[PATCH] utf8 flag support on perl lib

Sat Jan 12 07:01:35 UTC 2008

Just an FYI for this thread, in the binary protocol we have reserved
some bytes for opaque flags. I think it would make a lot of sense if the
Perl client set a character string / binary string flag and used that to
do the right thing when retrieving the value.

Aaron

On Thu, 2008-01-10 at 19:55 +0100, Peter J. Holzer wrote:
> On 2008-01-10 20:03:13 +0300, Tomash Brechko wrote:
> > On Thu, Jan 10, 2008 at 17:29:42 +0100, Peter J. Holzer wrote:
> > > The same byte sequence, but not the same value. In C (on many systems)
> > > the single precision floating point number 3.1415927 and the integer
> > > 1078530011 have the same byte sequence (0xdb 0xf 0x49 0x40 on little
> > > endian systems), but they hardly have the same value.
> > 
> > OK, I've got your point, though it's more a question of a terminology.
> > 
> > Let me put it another way: my opinion is that C::M (and C::M::F)

- _Recorded information_:
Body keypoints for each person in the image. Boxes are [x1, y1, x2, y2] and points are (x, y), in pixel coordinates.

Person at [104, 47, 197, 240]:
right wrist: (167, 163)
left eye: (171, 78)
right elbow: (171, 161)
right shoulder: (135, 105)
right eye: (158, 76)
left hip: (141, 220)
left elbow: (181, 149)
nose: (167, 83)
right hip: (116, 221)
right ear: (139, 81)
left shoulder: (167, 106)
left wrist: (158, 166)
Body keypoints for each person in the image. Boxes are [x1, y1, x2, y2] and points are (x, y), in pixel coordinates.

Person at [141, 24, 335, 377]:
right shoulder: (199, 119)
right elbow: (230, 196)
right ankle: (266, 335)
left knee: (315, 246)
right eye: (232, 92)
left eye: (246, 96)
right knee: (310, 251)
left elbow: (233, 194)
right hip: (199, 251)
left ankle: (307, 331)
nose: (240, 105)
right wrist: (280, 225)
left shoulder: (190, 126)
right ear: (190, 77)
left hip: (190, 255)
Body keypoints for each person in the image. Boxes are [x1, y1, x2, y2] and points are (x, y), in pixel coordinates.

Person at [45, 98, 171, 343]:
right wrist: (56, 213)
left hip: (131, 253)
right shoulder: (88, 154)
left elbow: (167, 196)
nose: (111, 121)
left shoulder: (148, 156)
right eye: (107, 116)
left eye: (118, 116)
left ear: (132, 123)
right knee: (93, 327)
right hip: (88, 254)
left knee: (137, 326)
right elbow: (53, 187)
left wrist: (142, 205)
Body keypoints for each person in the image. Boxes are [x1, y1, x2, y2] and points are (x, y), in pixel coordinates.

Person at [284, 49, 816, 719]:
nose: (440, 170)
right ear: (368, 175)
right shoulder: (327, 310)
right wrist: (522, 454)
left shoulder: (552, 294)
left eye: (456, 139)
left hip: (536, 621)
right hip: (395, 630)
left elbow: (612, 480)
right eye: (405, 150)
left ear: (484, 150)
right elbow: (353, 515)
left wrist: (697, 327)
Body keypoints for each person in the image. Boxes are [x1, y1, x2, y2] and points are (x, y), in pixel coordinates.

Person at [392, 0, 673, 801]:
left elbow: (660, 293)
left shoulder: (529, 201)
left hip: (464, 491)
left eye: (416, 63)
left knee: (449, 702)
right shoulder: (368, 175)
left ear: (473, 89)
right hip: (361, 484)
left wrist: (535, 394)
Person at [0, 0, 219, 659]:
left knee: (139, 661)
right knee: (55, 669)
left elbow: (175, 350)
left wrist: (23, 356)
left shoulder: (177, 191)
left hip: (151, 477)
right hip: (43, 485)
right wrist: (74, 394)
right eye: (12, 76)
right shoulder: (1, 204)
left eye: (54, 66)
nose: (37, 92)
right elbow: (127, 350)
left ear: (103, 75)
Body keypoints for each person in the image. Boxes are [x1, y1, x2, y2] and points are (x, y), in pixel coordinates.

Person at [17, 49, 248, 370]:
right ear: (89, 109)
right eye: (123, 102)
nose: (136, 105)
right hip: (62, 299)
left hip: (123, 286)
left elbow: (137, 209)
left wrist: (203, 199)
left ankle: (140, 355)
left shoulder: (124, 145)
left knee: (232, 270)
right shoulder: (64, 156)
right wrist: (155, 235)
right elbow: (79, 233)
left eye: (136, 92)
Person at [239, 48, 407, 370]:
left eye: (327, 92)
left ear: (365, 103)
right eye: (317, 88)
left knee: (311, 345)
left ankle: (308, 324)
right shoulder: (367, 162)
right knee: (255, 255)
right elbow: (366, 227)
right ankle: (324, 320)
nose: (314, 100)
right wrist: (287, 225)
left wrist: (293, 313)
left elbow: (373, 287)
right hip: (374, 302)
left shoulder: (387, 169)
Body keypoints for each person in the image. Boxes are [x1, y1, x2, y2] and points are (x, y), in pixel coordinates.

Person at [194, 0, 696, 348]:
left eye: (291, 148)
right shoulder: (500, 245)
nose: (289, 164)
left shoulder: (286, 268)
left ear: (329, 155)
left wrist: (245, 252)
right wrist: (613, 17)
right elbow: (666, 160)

- _Work task 1_: Reproduce word for word the part of the Perl utf8 flag thread that runs from "Sat Jan 12 07:01:35" to "(on many systems)".
- _Work task 2_: Write the next part of the Perl utf8 flag thread, starting right after its final line.

- _Answer space 1_:
Sat Jan 12 07:01:35 UTC 2008

Just an FYI for this thread, in the binary protocol we have reserved
some bytes for opaque flags. I think it would make a lot of sense if the
Perl client set a character string / binary string flag and used that to
do the right thing when retrieving the value.

Aaron

On Thu, 2008-01-10 at 19:55 +0100, Peter J. Holzer wrote:
> On 2008-01-10 20:03:13 +0300, Tomash Brechko wrote:
> > On Thu, Jan 10, 2008 at 17:29:42 +0100, Peter J. Holzer wrote:
> > > The same byte sequence, but not the same value. In C (on many systems)

- _Answer space 2_:
> > itself should not save/restore UTF-8 flag.  Instead, it should work
> > the same way other Perl data streams work.  If you write a string to a
> > file, no magic flags are stored somewhere.  Instead, when you _read_
> > it back you say, "alright, please set an UTF-8 flag on the data if it
> > looks like UTF-8 string".
> 
> Nope. When you read a file, you specify the encoding the file should be
> in. For all the encodings except raw, the stream is then actually
> decoded and a converted to perl character strings: If the file doesn't
> match the specified encoding, an exception thrown, there is no "if it
> looks like" involved, and the utf8 flag is always set.
> 
> (Perl is more forgiving on output: If the current character cannot be
> represented in the output encoding, the I/O layer substitutes it instead
> of throwing an exception)
> 
> 
> > DBI works the same way (yes, DBD backends
> > actually, thanks for pointing that, but this doesn't make much
> > difference).
> 
> I hope not. DBD::Oracle converts from and to perl character strings if
> the local character set (in NLS_LANG) is some variation of UTF-8.
> Otherwise it converts from and to the local character set and expects
> and delivers byte strings.  No guessing involved. I think DBD::mysql has
> some flag to control character vs. byte strings, but I haven't used that
> lately. (We are talking only about varchar and clob types here - of
> course a blob must never be converted)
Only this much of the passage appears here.